Rationale: Fluent readers read faster, smoother, and more expressively. The formula that seems to help readers improve their fluency is to read and reread decodable words in connected text. The more children work with a piece of work, the more fluent the text becomes to them. This lesson is designed to help students increase their fluency by rereading text and becoming familiar with it. During the lesson, students will learn fluency helps them gain more meaning from the text. After the lesson, students will be able to use a strategy to increase fluency in their independent reading.
Materials: Speed record sheet (one per student), Fluency Literacy Rubric (one per student), stopwatch (one per group), chalk and a chalkboard, book - Arthur’s Loose Tooth published by Lillian Hoban (one copy per student), and pencils (each student).
Speed Record Sheet:
Name: ___________ Date: ______________
First time: __________
Second time: __________
Third time: __________
Fluency Literacy Rubric:
Name: __________ Evaluator: __________ Date: ______________
I noticed that my partner… (Color in the circle)
After 2nd After 3rd
0 0Remembered more words
0 0 Read Faster
0 0 Read Smoother
0 0 Read with expression
1. Introduce the lesson by explaining that in order to become better readers, we must begin to read fluently. Once we become fluent readers, we will be able to understand the text more easily. One way to become fluent readers is to read a text more than once, each time reading it faster and more automatically.
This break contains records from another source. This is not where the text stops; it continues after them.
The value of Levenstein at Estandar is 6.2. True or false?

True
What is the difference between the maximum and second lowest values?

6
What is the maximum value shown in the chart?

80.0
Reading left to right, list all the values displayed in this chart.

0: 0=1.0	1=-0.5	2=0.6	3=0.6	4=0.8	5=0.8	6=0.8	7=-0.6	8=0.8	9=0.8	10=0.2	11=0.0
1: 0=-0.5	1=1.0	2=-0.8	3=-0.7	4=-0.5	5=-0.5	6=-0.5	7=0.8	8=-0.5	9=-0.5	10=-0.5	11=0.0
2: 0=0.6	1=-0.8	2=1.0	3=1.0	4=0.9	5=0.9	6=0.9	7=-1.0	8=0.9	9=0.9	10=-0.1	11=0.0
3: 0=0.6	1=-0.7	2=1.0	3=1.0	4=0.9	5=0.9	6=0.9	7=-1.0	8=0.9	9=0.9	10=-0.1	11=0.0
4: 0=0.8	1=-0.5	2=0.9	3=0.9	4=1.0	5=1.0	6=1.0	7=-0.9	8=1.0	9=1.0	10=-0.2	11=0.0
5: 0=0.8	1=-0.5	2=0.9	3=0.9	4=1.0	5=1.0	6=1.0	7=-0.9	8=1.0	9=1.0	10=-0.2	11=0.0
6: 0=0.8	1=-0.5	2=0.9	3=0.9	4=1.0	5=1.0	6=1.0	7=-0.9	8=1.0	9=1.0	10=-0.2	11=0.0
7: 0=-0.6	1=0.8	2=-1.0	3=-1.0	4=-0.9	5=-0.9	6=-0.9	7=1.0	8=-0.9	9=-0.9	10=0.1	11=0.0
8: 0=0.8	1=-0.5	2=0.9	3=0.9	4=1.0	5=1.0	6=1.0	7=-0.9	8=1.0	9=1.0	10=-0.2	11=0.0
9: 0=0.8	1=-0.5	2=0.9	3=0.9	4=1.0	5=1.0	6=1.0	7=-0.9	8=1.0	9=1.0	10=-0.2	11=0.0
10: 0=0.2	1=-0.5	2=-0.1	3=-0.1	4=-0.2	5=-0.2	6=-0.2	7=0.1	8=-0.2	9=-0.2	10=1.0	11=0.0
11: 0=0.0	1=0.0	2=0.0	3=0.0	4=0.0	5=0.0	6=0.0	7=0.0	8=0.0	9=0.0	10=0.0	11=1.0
2. First, let’s review how we figure out a word we do not know as we are reading. The strategy that we use is called cover-ups. For example, (write stripe on the board) if I saw this word, I would cover everything but the I, like so (cover the str and p). I know that i=/i/. Now look at what comes before the vowel, str=/str/. Blend them together to get /stri/. Now look at the end of the word p=/p/. Put it all together and you have /strip/. Whenever you see an unfamiliar word, use the cover-up method to try to decode it.
3. Demonstrate to the students the difference between reading with fluency and reading without fluency. Write a sentence on the board (The cat ran away from the dog.) Read the sentence once without fluency "The c-a-t r-a-n a-w-a-y f-r-o-m the d-o-g." Notice how I read the sentence slowly. Now I am going to read the sentence again but this time I will read it fluently. "The can ran away from the day." See how I did not draw out the sentence. I kept reading the sentence smoothly. Which was easier to understand? Right, it’s easier to understand text when you read with fluency.
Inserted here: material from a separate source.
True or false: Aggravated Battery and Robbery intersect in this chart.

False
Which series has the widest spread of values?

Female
4. Now pass out the book Arthur’s Loose Tooth, to each student. Provide students with a book talk and then let them read the rest of the book on their own to find out what happens. Once, all the students are done, discuss the story with the class. Provide questions to reveal if the students are understanding what they are reading.
5. Next split the students up into partners. Explain to students about the Speed Record Sheet and Fluency Literacy Rubric. Tell the students that one is going to be the "reader" and the other is going to be the "recorder." The reader will read the book for one minute three times. The recorder should announce when to begin and stop when one minute is up. (Each group should have a stopwatch.) Each time the recorder will record how many words were read in that one minute. Once one student has read three minute read aloud, students switch roles.
6. Once students have finished recording the one minute read aloud, have students fill out a fluency Literacy Sheet on their partner. They should color in the circles on how they thought their partner did during the second and third round.
7. For assessment, I will have each student read a passage to me in the reading center out of Arthur’s Loose Tooth. The passage will contain approximately 60 words. While one student is doing a one-minute read aloud, have the rest of the students practice reading a book with fluency quietly at their desk.